Plows need room to workPublished 5:34pm Wednesday, December 26, 2012
With winter at hand, the Cass County Road Commission would like to remind residents that while crews work to keep roads passable, there is no “bare roads” policy in effect.
The road commission is responsible for plowing 1,014 miles of public roads throughout Cass County, divided up into 24 routes.
The systematic operation begins on primary roads and selected heavily traveled local roads when conditions warrant, or when snow accumulates in excess of two inches.
Due to budgetary constraints in recent years, the road commission had to scrap its bare roads policy several years ago. A comprehensive snow and ice removal policy was implemented in 2008 with subsequent amendments as necessary.
Crews address primary roads, intersections, hills and curves on the first plowing and use ice control materials beyond the primary roads as the work continues. Local roads are plowed next, corresponding to lower speeds and/or traffic volumes. Subdivision, lakeside and gravel roads are plowed last and are not typically plowed during overtime hours unless more than four inches accumulation of snow occurs, or as otherwise warranted by weather conditions.

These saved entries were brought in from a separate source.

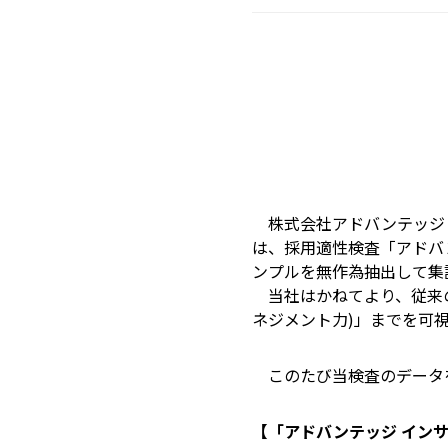
株式会社アドバンテッジリ
は、採用適性検査「アドバン
ンプルを無作為抽出して集
当社はかねてより、従来の
ネジメント力)」までを可
このたび当検査のデータを
【「アドバンテッジ インサ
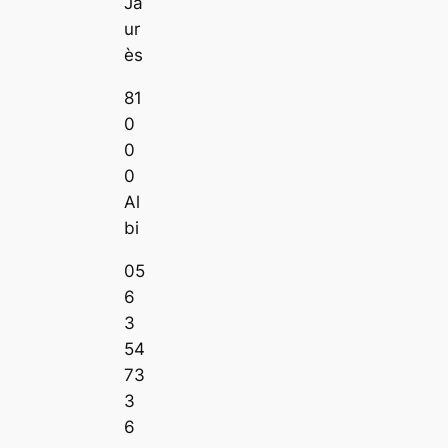
Ja
ur
ès
81
0
0
0
Al
bi
05
6
3
54
73
3
6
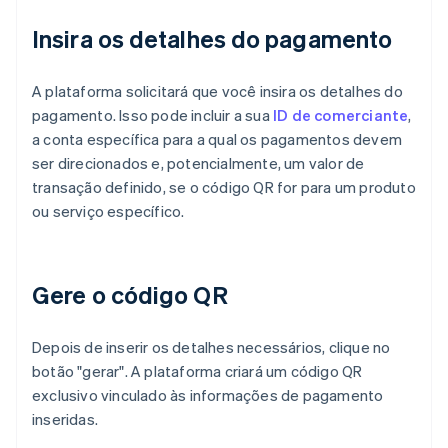
Insira os detalhes do pagamento
A plataforma solicitará que você insira os detalhes do
pagamento. Isso pode incluir a sua
ID de comerciante
,
a conta específica para a qual os pagamentos devem
ser direcionados e, potencialmente, um valor de
transação definido, se o código QR for para um produto
ou serviço específico.
Gere o código QR
Depois de inserir os detalhes necessários, clique no
botão "gerar". A plataforma criará um código QR
exclusivo vinculado às informações de pagamento
inseridas.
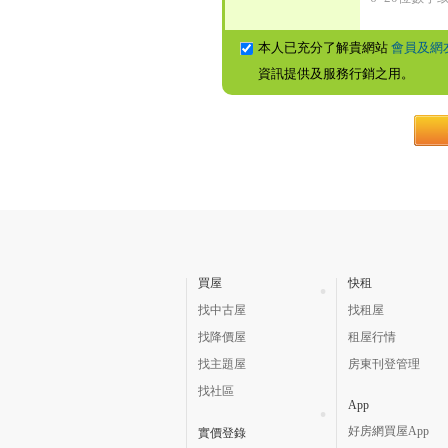
本人已充分了解貴網站
會員及網
資訊提供及服務行銷之用。
買屋
快租
找中古屋
找租屋
找降價屋
租屋行情
找主題屋
房東刊登管理
找社區
App
好房網買屋App
實價登錄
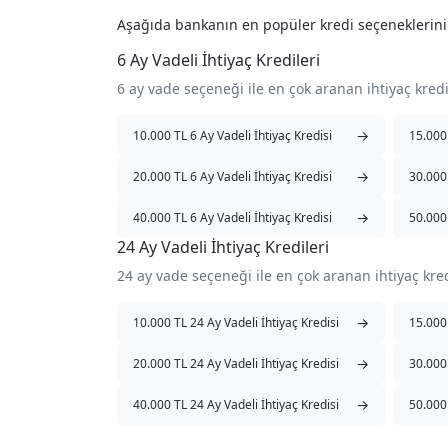
Aşağıda bankanın en popüler kredi seçeneklerin
6 Ay Vadeli İhtiyaç Kredileri
6 ay vade seçeneği ile en çok aranan ihtiyaç kred
→
10.000 TL 6 Ay Vadeli İhtiyaç Kredisi
15.000 
→
20.000 TL 6 Ay Vadeli İhtiyaç Kredisi
30.000 
→
40.000 TL 6 Ay Vadeli İhtiyaç Kredisi
50.000 
24 Ay Vadeli İhtiyaç Kredileri
24 ay vade seçeneği ile en çok aranan ihtiyaç kre
→
10.000 TL 24 Ay Vadeli İhtiyaç Kredisi
15.000 
→
20.000 TL 24 Ay Vadeli İhtiyaç Kredisi
30.000 
→
40.000 TL 24 Ay Vadeli İhtiyaç Kredisi
50.000 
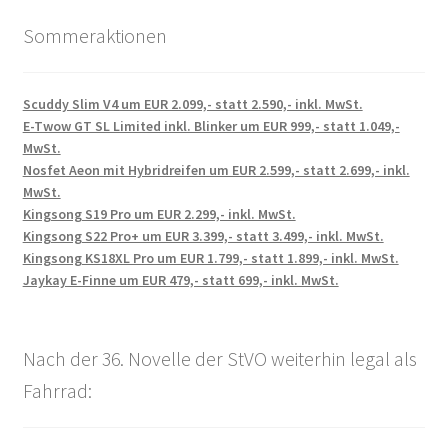
Sommeraktionen
Scuddy Slim V4 um EUR 2.099,- statt 2.590,- inkl. MwSt.
E-Twow GT SL Limited inkl. Blinker um EUR 999,- statt 1.049,-
MwSt.
Nosfet Aeon mit Hybridreifen um EUR 2.599,- statt 2.699,- inkl.
MwSt.
Kingsong S19 Pro um EUR 2.299,- inkl. MwSt.
Kingsong S22 Pro+ um EUR 3.399,- statt 3.499,- inkl. MwSt.
Kingsong KS18XL Pro um EUR 1.799,- statt 1.899,- inkl. MwSt.
Jaykay E-Finne um EUR 479,- statt 699,- inkl. MwSt.
Nach der 36. Novelle der StVO weiterhin legal als
Fahrrad:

Plowing generally is done with trucks equipped with underbody scrapers, front plows and sand/salt spreaders to apply ice control materials, which is comprised of a mixture of sand and salt. Areas plowed with graders and tractors are not sanded unless conditions warrant and approval is given by the superintendent or manager.
The road commission now counts wing plows among its equipment as those throw wider swaths of snow, thus reducing plowing time. The goal is to open all roads in the county within 48 hours of a snow storm. However, if additional snowfall impacts higher priority roads, crews are redirected to those even if lower priority roads are not completed, officials say.
For safety reasons, plowing operations are terminated after 14 continuous hours of work to allow crew members time to rest. Operations also are suspended when visibility is limited. Road foremen begin assessing road conditions at 3 a.m. during weather events.
Residents are reminded to help crews by adhering to “common sense” safety measures.
Those include not allowing children to play near the roadway where they could be struck by sticks or rocks being thrown by plows, and for drivers not to follow plowing equipment too closely.
Also important, officials say, is for residents to place trash receptacles in their driveways instead of in the roadways and to remove those receptacles as soon as they are emptied. Officials also explain that it is a violation of state law to push snow across the roads from driveways or leave snow in the middle of the road.
It is not uncommon for snow plows to inadvertently damage mailboxes. Residents who need mailbox replacement because of plow damage are asked to take the mailbox to the road commission’s headquarters at 340 N. O’Keefe St., Cassopolis.
They will be given a replacement wooden post, a standard metal mailbox and a check for $20 will be mailed subsequently to help cover installation costs.